> [Objetivo a] Apresente como lista numerada o trecho das entradas de leituras de relógios que vai do início delas até a linha que contém "res: 9 h 27 min", incluindo ambas as pontas e omitindo as linhas em branco.

Se cada um fizer a sua parte bem feita, o todo será medíocre
Para lidar com um desafio muito complicado, dividimos ele em partes e cada um cuida do seu pedaço, depois é só juntar as partes. Será?
Publicado em 28 de novembro de 2017 às, 11h57.
Para lidar com um desafio muito complicado, dividimos ele em partes e cada um cuida do seu pedaço, depois é só juntar as partes. Essa premissa funciona para a minoria das situações de negócio hoje. Precisamos assumir urgentemente novas premissas.
Grande parte dos modelos, metodologias e processos de negócio são construídos sobre premissas e alicerces que vêm do universo das máquinas, do pensamento mecânico. Como se uma empresa fosse uma grande engrenagem, cheia de pequenas engrenagens interconectadas por seus “dentes” e correias e, se cada engrenagem funcionar eficientemente e estiver conectada de maneira azeitada e alinhada, a grande engrenagem funcionará perfeitamente. Quem é responsável pela grande engrenagem? Um, ou um pequeno grupo, de líderes que precisa garantir o funcionamento das peças, trocar as que não funcionam por outras peças iguais ou mais modernas, colocar graxa e azeitar as peças pra que não tenham muito atrito umas com as outras.
Mas, o que há de errado nisso? Nada. Essa premissa funciona perfeitamente quando estamos diante de situações complicadas e bem difíceis, mas são possíveis de serem planejadas, os resultados previstos e todas as variáveis, mesmo que sejam muitas e bem diversas, são conhecidas e sua interdependência também. Exemplos: construir um avião, desenhar um linha de produção, administrar um centro de distribuição ou uma cadeia logística.
Até há poucas décadas atrás, no século passado, poderíamos incluir nesse exemplo a administração de empresas e negócios, caso eles vivessem num contexto onde seu mercado não sofresse nenhuma disrupção, seus concorrentes fossem identificados e conhecidos e houvesse um perfil de cliente e de funcionário definido e com pouca diversidade.
Porém, a realidade e o contexto hoje são bem diferentes. Todos os setores e modelos de negócio estão passando por disrupções significativas, com novos players e concorrentes que nunca imaginávamos ter. É quase impossível fazer uma estratégia ou um planejamento de longo prazo, ao mesmo tempo que nunca foi tão essencial pensar no futuro. O cenário está cada vez mais complexo, imprevisível, incerto, ambíguo e desconhecido.
Como podemos administrar, liderar, engajar e planejar nesse cenário?
Precisamos estudar e aprender as premissas de organizações, organismos e situações da vida que já há séculos conseguem operar no complexo e no desconhecido.
Essas premissas não vêm do mundo mecânico, mas do mundo orgânico. Vêm de uma área de estudo chamada de Complexidade. Complexidade ou uma situação complexa é caracterizada por uma rede de infinitas variáveis com infinitas conexões. Imagine uma grande teia, uma grande rede. Não adianta isolar variáveis, não adianta buscar uma relação de causa e efeito, não adianta repetir o processo usado da última vez em que algo funcionou. Cada situação, por mais que se repita, precisa ser tratada como uma situação inédita.

> [Dados fornecidos]
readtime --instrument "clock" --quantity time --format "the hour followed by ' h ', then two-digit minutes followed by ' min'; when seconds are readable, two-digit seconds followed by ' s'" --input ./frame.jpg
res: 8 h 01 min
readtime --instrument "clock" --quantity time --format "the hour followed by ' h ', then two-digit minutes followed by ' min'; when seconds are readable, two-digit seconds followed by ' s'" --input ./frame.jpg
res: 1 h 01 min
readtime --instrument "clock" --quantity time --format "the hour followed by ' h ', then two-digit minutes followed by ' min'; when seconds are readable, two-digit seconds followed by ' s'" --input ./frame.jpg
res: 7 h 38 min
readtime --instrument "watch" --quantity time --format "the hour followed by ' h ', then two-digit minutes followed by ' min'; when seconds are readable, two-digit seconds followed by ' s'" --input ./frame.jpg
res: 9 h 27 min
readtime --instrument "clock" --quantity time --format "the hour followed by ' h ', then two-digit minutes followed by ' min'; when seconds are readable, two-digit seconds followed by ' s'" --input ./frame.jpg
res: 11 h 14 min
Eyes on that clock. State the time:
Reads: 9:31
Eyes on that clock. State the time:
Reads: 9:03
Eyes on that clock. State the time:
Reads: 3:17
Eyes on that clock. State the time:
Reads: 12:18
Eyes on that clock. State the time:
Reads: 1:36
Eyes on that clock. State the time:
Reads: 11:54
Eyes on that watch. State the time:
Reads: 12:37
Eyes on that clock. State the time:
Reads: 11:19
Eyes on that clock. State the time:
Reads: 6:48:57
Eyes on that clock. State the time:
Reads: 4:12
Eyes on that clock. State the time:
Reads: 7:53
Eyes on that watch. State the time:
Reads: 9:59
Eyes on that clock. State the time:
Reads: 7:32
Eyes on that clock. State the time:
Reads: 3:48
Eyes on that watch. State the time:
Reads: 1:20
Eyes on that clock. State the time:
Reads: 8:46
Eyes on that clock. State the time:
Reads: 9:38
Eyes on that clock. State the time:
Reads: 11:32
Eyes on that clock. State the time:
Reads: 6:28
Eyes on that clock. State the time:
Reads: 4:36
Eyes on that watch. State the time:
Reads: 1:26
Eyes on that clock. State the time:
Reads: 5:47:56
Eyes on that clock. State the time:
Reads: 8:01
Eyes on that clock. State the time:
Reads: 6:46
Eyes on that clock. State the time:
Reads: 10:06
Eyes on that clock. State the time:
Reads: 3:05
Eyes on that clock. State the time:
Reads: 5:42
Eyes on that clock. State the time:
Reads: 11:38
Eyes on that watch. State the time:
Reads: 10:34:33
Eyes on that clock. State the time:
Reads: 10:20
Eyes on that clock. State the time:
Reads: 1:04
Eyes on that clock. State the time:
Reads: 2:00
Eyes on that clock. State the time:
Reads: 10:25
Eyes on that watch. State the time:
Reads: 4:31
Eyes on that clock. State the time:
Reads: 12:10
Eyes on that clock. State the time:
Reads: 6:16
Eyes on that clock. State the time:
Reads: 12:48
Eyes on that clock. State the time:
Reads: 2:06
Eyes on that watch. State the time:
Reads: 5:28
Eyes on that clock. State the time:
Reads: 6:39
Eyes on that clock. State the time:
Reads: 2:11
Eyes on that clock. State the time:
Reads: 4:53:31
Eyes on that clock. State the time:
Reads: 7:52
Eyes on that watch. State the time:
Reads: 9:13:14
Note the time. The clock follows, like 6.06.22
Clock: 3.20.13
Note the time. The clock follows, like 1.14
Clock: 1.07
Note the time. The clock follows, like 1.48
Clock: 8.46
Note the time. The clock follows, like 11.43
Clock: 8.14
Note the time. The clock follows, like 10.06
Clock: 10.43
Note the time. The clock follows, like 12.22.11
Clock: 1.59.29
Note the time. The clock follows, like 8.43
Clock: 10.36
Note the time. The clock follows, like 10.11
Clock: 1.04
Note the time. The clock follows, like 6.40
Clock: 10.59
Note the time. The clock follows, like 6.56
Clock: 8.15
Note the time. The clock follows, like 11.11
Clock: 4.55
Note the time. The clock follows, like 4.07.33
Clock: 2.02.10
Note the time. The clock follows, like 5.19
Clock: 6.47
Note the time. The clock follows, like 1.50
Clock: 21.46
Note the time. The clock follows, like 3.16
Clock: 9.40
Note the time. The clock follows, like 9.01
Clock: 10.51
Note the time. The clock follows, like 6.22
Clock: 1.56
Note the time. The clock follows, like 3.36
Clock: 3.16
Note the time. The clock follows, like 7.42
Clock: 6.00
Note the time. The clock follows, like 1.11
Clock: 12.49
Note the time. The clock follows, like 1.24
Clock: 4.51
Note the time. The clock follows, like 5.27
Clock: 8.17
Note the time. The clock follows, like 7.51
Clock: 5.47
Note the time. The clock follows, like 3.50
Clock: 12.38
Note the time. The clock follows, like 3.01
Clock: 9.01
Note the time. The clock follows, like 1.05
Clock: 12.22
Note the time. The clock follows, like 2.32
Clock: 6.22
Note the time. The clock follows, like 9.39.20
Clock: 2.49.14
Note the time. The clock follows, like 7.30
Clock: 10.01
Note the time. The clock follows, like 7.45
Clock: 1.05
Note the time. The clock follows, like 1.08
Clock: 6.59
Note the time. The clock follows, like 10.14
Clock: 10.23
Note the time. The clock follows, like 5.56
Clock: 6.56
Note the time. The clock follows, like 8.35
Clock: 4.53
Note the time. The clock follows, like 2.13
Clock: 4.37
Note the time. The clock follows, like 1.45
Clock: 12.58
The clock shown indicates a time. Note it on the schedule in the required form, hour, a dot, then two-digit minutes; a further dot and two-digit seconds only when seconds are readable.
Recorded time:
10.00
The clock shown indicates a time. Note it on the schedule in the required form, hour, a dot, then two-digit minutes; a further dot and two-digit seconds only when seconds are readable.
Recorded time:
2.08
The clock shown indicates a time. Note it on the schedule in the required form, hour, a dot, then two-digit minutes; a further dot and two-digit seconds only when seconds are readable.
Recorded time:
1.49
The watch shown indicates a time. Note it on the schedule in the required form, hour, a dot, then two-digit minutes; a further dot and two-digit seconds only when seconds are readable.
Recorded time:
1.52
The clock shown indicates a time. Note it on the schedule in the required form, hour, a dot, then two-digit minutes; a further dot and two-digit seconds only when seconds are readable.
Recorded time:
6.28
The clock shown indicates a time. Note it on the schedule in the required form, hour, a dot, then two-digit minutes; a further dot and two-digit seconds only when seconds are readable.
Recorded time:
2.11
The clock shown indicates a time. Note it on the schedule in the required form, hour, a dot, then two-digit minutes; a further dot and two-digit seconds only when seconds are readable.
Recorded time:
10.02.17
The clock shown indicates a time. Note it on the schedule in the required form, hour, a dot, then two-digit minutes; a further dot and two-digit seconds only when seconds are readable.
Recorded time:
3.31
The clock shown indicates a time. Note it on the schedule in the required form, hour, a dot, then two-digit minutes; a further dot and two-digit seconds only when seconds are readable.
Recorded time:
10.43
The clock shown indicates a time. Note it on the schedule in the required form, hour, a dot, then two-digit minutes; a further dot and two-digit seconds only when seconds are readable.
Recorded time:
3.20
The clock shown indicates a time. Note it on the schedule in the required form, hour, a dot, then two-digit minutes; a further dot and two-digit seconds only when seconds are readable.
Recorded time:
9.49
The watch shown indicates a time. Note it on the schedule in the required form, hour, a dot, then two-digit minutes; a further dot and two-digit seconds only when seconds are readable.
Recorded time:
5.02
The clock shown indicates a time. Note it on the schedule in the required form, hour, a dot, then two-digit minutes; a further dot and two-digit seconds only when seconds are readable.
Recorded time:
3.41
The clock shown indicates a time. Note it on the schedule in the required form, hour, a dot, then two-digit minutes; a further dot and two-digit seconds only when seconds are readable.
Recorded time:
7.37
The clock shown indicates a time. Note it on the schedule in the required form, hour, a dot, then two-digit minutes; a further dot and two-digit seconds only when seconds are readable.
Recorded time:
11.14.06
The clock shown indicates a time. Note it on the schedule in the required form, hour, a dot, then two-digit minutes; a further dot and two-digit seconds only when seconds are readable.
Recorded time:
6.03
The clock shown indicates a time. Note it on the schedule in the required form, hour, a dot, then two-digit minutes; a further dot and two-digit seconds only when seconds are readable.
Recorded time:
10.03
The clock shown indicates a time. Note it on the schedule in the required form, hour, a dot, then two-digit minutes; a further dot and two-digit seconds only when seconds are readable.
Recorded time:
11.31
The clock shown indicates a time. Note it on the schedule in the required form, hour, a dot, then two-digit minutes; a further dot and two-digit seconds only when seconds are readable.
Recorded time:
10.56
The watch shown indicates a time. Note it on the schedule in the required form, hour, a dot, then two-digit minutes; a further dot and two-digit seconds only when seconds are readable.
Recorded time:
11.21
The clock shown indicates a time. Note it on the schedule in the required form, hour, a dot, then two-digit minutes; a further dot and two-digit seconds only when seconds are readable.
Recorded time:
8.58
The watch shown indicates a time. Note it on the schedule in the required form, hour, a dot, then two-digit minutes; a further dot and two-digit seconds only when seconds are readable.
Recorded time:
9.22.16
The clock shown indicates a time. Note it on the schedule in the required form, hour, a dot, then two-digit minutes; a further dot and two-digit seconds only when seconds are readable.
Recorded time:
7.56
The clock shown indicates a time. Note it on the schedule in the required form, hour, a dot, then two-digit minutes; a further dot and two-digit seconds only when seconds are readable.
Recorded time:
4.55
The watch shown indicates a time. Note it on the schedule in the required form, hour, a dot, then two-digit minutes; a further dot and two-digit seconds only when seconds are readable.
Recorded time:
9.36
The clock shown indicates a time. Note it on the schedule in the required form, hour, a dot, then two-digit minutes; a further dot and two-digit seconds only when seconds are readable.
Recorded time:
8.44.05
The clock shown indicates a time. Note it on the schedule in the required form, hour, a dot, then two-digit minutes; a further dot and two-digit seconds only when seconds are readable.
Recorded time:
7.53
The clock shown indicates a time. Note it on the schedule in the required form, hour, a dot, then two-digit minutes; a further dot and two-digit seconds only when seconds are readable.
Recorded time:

> [Objetivo b]
Responda com base no artigo:
(i) Em que data o artigo foi publicado?
(ii) Segundo o artigo, quem é responsável pela grande engrenagem?
(iii) Como se chama a área de estudo de onde vêm as premissas do mundo orgânico?

> [Resultado correto a]
1. readtime --instrument "clock" --quantity time --format "the hour followed by ' h ', then two-digit minutes followed by ' min'; when seconds are readable, two-digit seconds followed by ' s'" --input ./frame.jpg
2. res: 8 h 01 min
3. readtime --instrument "clock" --quantity time --format "the hour followed by ' h ', then two-digit minutes followed by ' min'; when seconds are readable, two-digit seconds followed by ' s'" --input ./frame.jpg
4. res: 1 h 01 min
5. readtime --instrument "clock" --quantity time --format "the hour followed by ' h ', then two-digit minutes followed by ' min'; when seconds are readable, two-digit seconds followed by ' s'" --input ./frame.jpg
6. res: 7 h 38 min
7. readtime --instrument "watch" --quantity time --format "the hour followed by ' h ', then two-digit minutes followed by ' min'; when seconds are readable, two-digit seconds followed by ' s'" --input ./frame.jpg
8. res: 9 h 27 min

> [Resultado correto b]
(i) Em 28 de novembro de 2017.
(ii) Um líder ou um pequeno grupo de líderes.
(iii) Complexidade.